Commercial mods
Then there are the bits of advertising in games that are so overboard, they're memorable. Sort of. Remember the Skittles game? I don't either. But it was the most innovative way to shill candy since a young Henry Thomas laid out a trail of Reese's Pieces for E.T. And I seem to recall reviews pointing out that it wasn't as bad as you'd expect a Skittles game to be. I can think of no higher praise for so blatant a marketing gimmick.
But now we're getting into the tricky dynamics of licensing deals, which are a whole other can of advertising worms. The direction the money flows determines the difference between licensing and advertising. In the case of a Dodge Viper in Midnight Club II, I imagine the developers at Rock Star would have to pay Dodge to include a likeness of their car. Not that it matters. As a guy seeing a real world product a game, the impact is the same for me.
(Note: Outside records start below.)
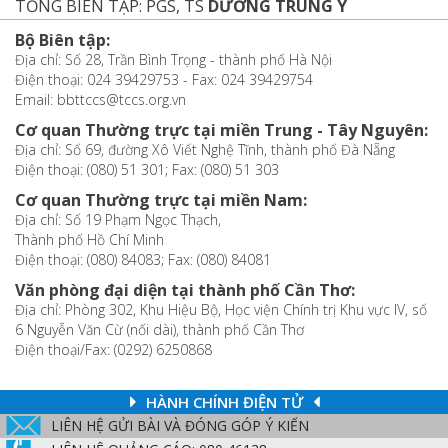
TỔNG BIÊN TẬP: PGS, TS
DƯƠNG TRUNG Ý
Bộ Biên tập:
Địa chỉ: Số 28, Trần Bình Trọng - thành phố Hà Nội
Điện thoại: 024 39429753 - Fax: 024 39429754
Email: bbttccs@tccs.org.vn
Cơ quan Thường trực tại miền Trung - Tây Nguyên:
Địa chỉ: Số 69, đường Xô Viết Nghệ Tĩnh, thành phố Đà Nẵng
Điện thoại: (080) 51 301; Fax: (080) 51 303
Cơ quan Thường trực tại miền Nam:
Địa chỉ: Số 19 Phạm Ngọc Thạch,
Thành phố Hồ Chí Minh
Điện thoại: (080) 84083; Fax: (080) 84081
Văn phòng đại diện tại thành phố Cần Thơ:
Địa chỉ: Phòng 302, Khu Hiệu Bộ, Học viện Chính trị Khu vực IV, số
6 Nguyễn Văn Cừ (nối dài), thành phố Cần Thơ
Điện thoại/Fax: (0292) 6250868
HÀNH CHÍNH ĐIỆN TỬ
LIÊN HỆ GỬI BÀI VÀ ĐÓNG GÓP Ý KIẾN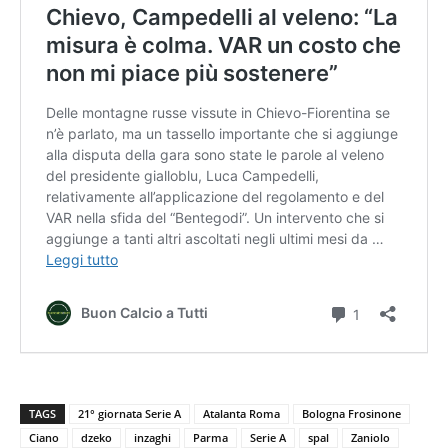
TAGS
21° giornata Serie A
Atalanta Roma
Bologna Frosinone
Ciano
dzeko
inzaghi
Parma
Serie A
spal
Zaniolo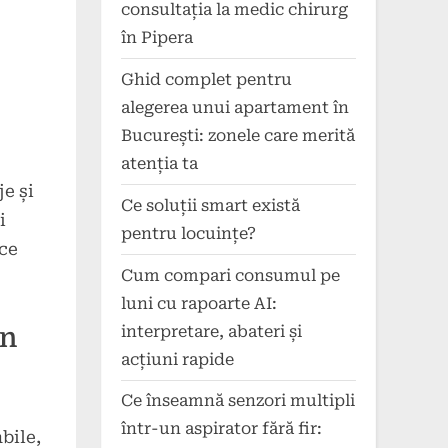
consultația la medic chirurg
în Pipera
Ghid complet pentru
alegerea unui apartament în
București: zonele care merită
atenția ta
e și
Ce soluții smart există
i
pentru locuințe?
ice
Cum compari consumul pe
luni cu rapoarte AI:
interpretare, abateri și
in
acțiuni rapide
Ce înseamnă senzori multipli
într-un aspirator fără fir:
bile,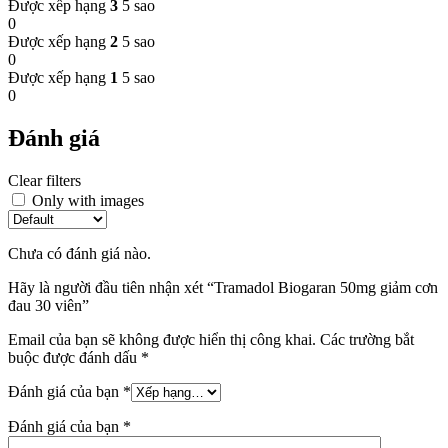
Được xếp hạng
3
5 sao
0
Được xếp hạng
2
5 sao
0
Được xếp hạng
1
5 sao
0
Đánh giá
Clear filters
Only with images
Chưa có đánh giá nào.
Hãy là người đầu tiên nhận xét “Tramadol Biogaran 50mg giảm cơn
đau 30 viên”
Email của bạn sẽ không được hiển thị công khai.
Các trường bắt
buộc được đánh dấu
*
Đánh giá của bạn
*
Đánh giá của bạn
*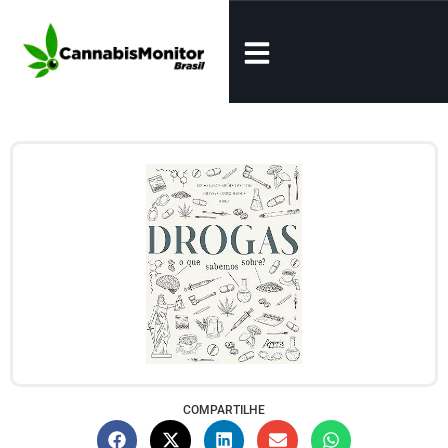
COMPARTILHE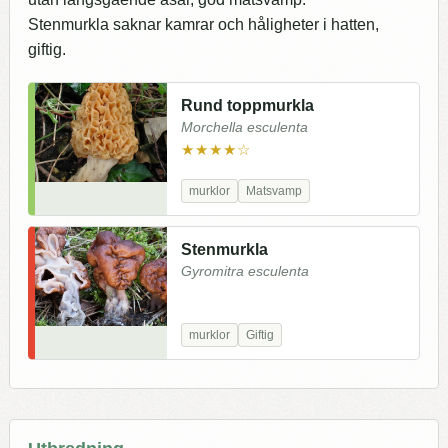
Stenmurkla saknar kamrar och håligheter i hatten,
giftig.
Rund toppmurkla
Morchella esculenta
★★★★☆
murklor
Matsvamp
Stenmurkla
Gyromitra esculenta
murklor
Giftig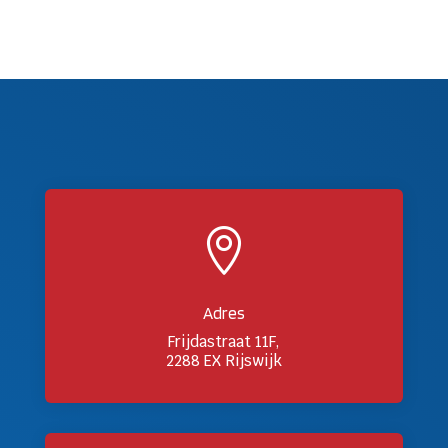

Adres
Frijdastraat 11F,
2288 EX Rijswijk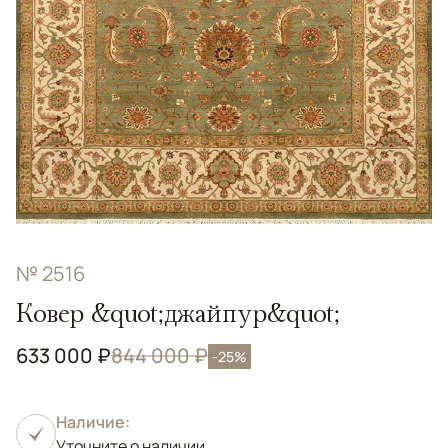
№ 2516
Ковер &quot;джайпур&quot;
633 000 ₽
844 000 ₽
-25%
Наличие:
Уточните о наличии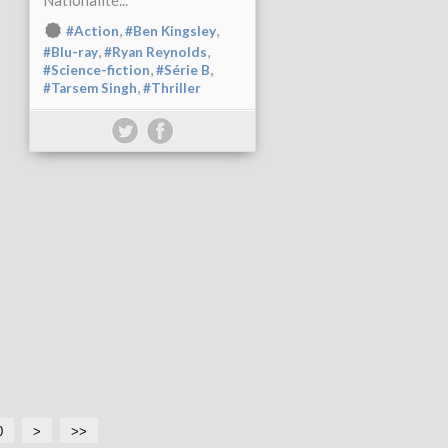
Nationalité...
,
,
#Action
#Ben Kingsley
,
,
#Blu-ray
#Ryan Reynolds
,
,
#Science-fiction
#Série B
,
#Tarsem Singh
#Thriller
0
>
>>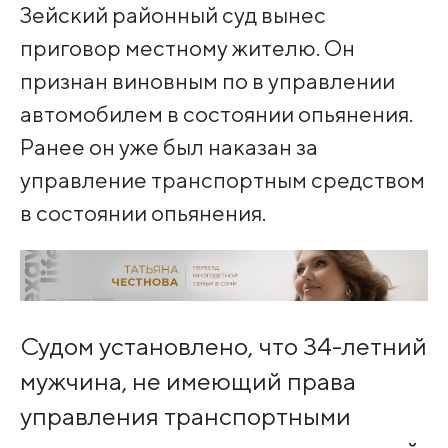
Зейский районный суд вынес
приговор местному жителю. Он
признан виновным по в управлении
автомобилем в состоянии опьянения.
Ранее он уже был наказан за
управление транспортным средством
в состоянии опьянения.
Судом установлено, что 34-летний
мужчина, не имеющий права
управления транспортными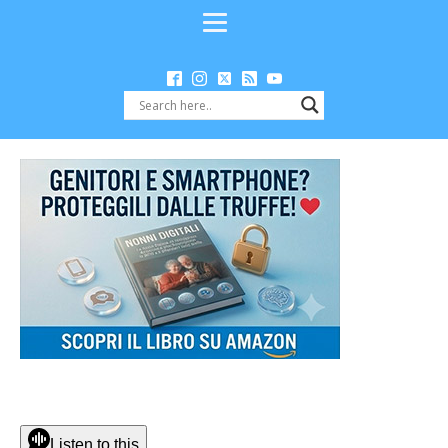
Listen to this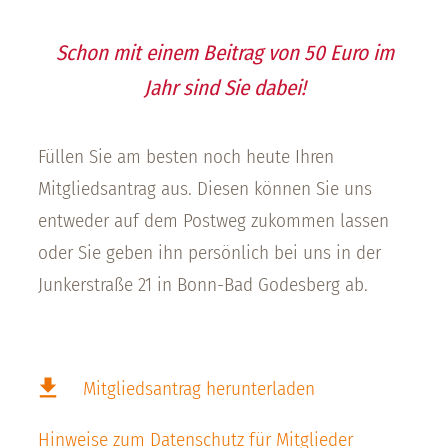
Schon mit einem Beitrag von
5
0
Euro im
Jahr sind Sie dabei!
Füllen Sie am besten noch heute Ihren
Mitgliedsantrag aus. Diesen können Sie uns
entweder auf dem Postweg zukommen lassen
oder Sie geben ihn persönlich bei uns in der
Junkerstraße 21 in Bonn-Bad Godesberg ab.
Mitgliedsantrag herunterladen
Hinweise zum Datenschutz für Mitglieder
For instance, when the makers of the Aliens total conversion for Doom were Foxxed (i.e. shut down by Twentieth Century Fox for copyright infringement), they should have claimed they were offering free advertising. I don't know if that would wash, but we'd probably end up with something better than the latest movie-inspired mod, itself an instance of bad advertising: Neil Manke's Underworld tie-in, a multiplayer Half-Life mod called Bloodline.
The mod pits vampires against, umm, lycans (pronounced just like 'lichens' but, as far as I can tell, no relation to lichens, mosses, algae, or fungi). All I know from the mod is that vampires can move fast and lycans -- sheesh, can we just call them werewolves or does someone have a trademark on that now? -- can jump high. Both sides have the same basic guns and can't really be bothered with traditional stuff like fangs, claws, sucking blood, and turning into bats. It's the vampire and werewolf myths stripped to their bare essentials, which look remarkably like Counter-Strike. Manke's unique contribution seems to be slapping up some Underworld movie posters in the two levels he made for the mod.
Manke has done great work in the past, some of it advertising every bit as blatant as Bloodline. The They Hunger series, contracted by PC Gamer, featured some of the most graceful product placement this side of Wayne's World. Still, it was a great advertisement for the magazine, which demonstrated that it cared enough about gamers to fund these superlative single player mods marred by only a couple of groan-inducing plugs.
Because They Hunger was great, it was not an example of advertising done wrong. Bloodlines, on the other hand, is not great (there's a pun about vampires, bloodlines, and sucking somewhere in here, and I'd be happy to develop it for any paying sponsors). Instead, it's a multiplayer mod with no servers, no players, and therefore, no reason to bother downloading unless you want a look at what's destined to be a footnote in the Annals of Weird Advertising Strategies Done Wrong. Quick, someone hire Manke to wash this taste out of our mouths.